Each piece of evidence may, by itself, not prove the murder. The thing is, the jury doesn't view each piece of evidence by itself. It views the totality of the evidence. So, the jury viewed that the woman washed up on shore with cinder block weights. The jury saw the same kind of cement in the boat. The jury saw that the dog was left outside. The jury saw that Scott had lots of motice (financial, romantic). The jury saw that Scott lied about his whereabout the next day. The jury saw that Scott did not remember what he had gone fishing for. The jury saw that he had freswater tackle on his fishing gear. The jury saw that he returned to the scene of the crime five times after her disappearence despite it being two hours away. The jury also saw that Scott talked about his wife in the past tense before her body was found.
Each piece of evidence, by itself, did not prove murder. Viewed in its totality, the evidence clearly proves murder.
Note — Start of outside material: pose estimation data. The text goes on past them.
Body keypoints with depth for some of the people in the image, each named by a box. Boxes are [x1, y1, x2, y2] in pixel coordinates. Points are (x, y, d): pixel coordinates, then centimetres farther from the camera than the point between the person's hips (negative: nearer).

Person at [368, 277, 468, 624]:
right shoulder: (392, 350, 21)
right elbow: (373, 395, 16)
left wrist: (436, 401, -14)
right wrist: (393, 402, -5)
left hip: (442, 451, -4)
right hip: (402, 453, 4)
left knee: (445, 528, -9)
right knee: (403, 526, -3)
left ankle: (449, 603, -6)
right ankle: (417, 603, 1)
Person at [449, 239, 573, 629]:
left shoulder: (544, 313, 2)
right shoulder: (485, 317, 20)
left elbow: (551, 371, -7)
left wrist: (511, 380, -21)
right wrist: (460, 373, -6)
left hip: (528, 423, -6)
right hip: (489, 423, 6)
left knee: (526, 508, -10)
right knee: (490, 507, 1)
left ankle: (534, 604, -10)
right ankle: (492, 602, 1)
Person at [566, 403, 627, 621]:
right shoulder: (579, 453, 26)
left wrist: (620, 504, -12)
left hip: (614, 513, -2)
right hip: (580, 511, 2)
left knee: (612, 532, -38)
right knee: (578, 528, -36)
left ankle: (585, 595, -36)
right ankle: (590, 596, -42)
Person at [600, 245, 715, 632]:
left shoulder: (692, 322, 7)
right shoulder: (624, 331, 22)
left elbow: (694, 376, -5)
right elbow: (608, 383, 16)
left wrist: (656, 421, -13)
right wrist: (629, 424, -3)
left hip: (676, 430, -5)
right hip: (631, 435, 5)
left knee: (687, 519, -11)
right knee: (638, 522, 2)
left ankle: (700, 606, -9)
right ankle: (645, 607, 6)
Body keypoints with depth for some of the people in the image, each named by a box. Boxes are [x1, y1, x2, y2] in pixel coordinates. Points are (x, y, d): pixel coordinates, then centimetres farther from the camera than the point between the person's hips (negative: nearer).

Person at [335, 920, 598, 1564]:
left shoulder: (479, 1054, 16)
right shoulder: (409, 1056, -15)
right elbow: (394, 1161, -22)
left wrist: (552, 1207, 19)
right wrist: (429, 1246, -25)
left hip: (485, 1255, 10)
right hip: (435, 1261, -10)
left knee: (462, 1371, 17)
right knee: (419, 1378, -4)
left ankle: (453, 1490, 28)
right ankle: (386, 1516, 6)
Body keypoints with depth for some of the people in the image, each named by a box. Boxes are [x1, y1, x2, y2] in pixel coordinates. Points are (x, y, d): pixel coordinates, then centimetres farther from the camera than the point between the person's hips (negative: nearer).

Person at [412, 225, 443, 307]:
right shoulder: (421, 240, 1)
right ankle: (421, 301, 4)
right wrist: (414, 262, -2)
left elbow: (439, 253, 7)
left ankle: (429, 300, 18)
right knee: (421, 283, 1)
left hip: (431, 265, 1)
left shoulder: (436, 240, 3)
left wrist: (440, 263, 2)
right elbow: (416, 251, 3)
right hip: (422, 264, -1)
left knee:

I wholly concur there is evidence strongly suggesting he did it. But I even more emphatically charge that everything necessary was NOT proven, (which your response effectively confirms) especially not beyond a reasonable doubt. Coincidence is supposed to be insufficient.
I mean come on. Freshwater tackle? As opposed to saltwater? Damned good thing they don't check me out. I never use anything but drop lines. I grew up around small streams. If caught in the vicinity of a large river with my gear, does that make me subject to charges of genocide?
I understand the jury sat through a lot of details. But their job is to make the prosecutor prove his case. I do not believe he did and they didn't spank him for it. I've seen it on a grand jury I was on. I would ask for the elements of the crime, the prosecutor would dance around the subject and everyone wanted to know why I bothered asking.
Prosecutors are human. To include, wanting to take the easy way out, tunnel vision, and having their own agendas. Juries are supposed to have the intelligence to catch them at it and stop them. This one failed to do its job, IMO.
Let's not forget him checking out the currents and tide positions in the bay several weeks before his trip. And telling people his wife was dead. You don't have to have a smoking gun to prove murder.